Can you return the data below verbatim, starting at its very beginning and ending with the line that contains "因为对象是引用类型，组件可能会被多个实例（多个组件）同时引用，如果 data 是一个对象，将导致多个实例共享一个", both included? Leave the pictures out.

* RECORDS FOR THE EXERCISE:
╔══
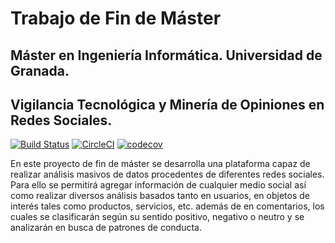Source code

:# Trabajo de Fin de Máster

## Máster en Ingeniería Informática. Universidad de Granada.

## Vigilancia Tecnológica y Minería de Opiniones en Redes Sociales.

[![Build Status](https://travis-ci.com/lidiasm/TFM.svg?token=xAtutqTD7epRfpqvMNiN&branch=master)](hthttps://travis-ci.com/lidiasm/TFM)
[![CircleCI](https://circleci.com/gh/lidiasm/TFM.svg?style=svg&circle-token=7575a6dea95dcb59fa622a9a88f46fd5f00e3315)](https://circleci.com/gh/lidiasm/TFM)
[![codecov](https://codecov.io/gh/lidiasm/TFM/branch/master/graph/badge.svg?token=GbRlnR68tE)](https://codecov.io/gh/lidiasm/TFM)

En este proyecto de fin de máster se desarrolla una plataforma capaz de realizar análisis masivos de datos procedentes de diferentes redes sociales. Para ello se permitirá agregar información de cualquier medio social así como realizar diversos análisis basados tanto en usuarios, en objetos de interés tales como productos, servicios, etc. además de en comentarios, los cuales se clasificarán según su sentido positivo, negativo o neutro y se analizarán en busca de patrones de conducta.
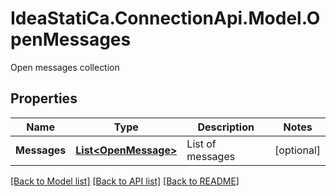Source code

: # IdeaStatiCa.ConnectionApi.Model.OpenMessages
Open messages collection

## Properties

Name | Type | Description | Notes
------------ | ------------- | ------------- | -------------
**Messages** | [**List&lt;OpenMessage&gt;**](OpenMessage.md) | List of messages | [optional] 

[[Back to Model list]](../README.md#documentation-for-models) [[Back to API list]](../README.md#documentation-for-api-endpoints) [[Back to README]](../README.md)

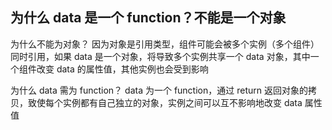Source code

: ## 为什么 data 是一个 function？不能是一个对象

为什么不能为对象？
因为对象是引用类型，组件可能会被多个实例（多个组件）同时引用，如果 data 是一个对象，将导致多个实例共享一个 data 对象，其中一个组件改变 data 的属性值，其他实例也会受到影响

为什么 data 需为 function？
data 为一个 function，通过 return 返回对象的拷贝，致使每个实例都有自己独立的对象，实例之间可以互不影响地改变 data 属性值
╚══
* ANSWER SPACE:
Source code

:# Trabajo de Fin de Máster

## Máster en Ingeniería Informática. Universidad de Granada.

## Vigilancia Tecnológica y Minería de Opiniones en Redes Sociales.

[![Build Status](https://travis-ci.com/lidiasm/TFM.svg?token=xAtutqTD7epRfpqvMNiN&branch=master)](hthttps://travis-ci.com/lidiasm/TFM)
[![CircleCI](https://circleci.com/gh/lidiasm/TFM.svg?style=svg&circle-token=7575a6dea95dcb59fa622a9a88f46fd5f00e3315)](https://circleci.com/gh/lidiasm/TFM)
[![codecov](https://codecov.io/gh/lidiasm/TFM/branch/master/graph/badge.svg?token=GbRlnR68tE)](https://codecov.io/gh/lidiasm/TFM)

En este proyecto de fin de máster se desarrolla una plataforma capaz de realizar análisis masivos de datos procedentes de diferentes redes sociales. Para ello se permitirá agregar información de cualquier medio social así como realizar diversos análisis basados tanto en usuarios, en objetos de interés tales como productos, servicios, etc. además de en comentarios, los cuales se clasificarán según su sentido positivo, negativo o neutro y se analizarán en busca de patrones de conducta.
Source code

: # IdeaStatiCa.ConnectionApi.Model.OpenMessages
Open messages collection

## Properties

Name | Type | Description | Notes
------------ | ------------- | ------------- | -------------
**Messages** | [**List&lt;OpenMessage&gt;**](OpenMessage.md) | List of messages | [optional] 

[[Back to Model list]](../README.md#documentation-for-models) [[Back to API list]](../README.md#documentation-for-api-endpoints) [[Back to README]](../README.md)

Source code

: ## 为什么 data 是一个 function？不能是一个对象

为什么不能为对象？
因为对象是引用类型，组件可能会被多个实例（多个组件）同时引用，如果 data 是一个对象，将导致多个实例共享一个 data 对象，其中一个组件改变 data 的属性值，其他实例也会受到影响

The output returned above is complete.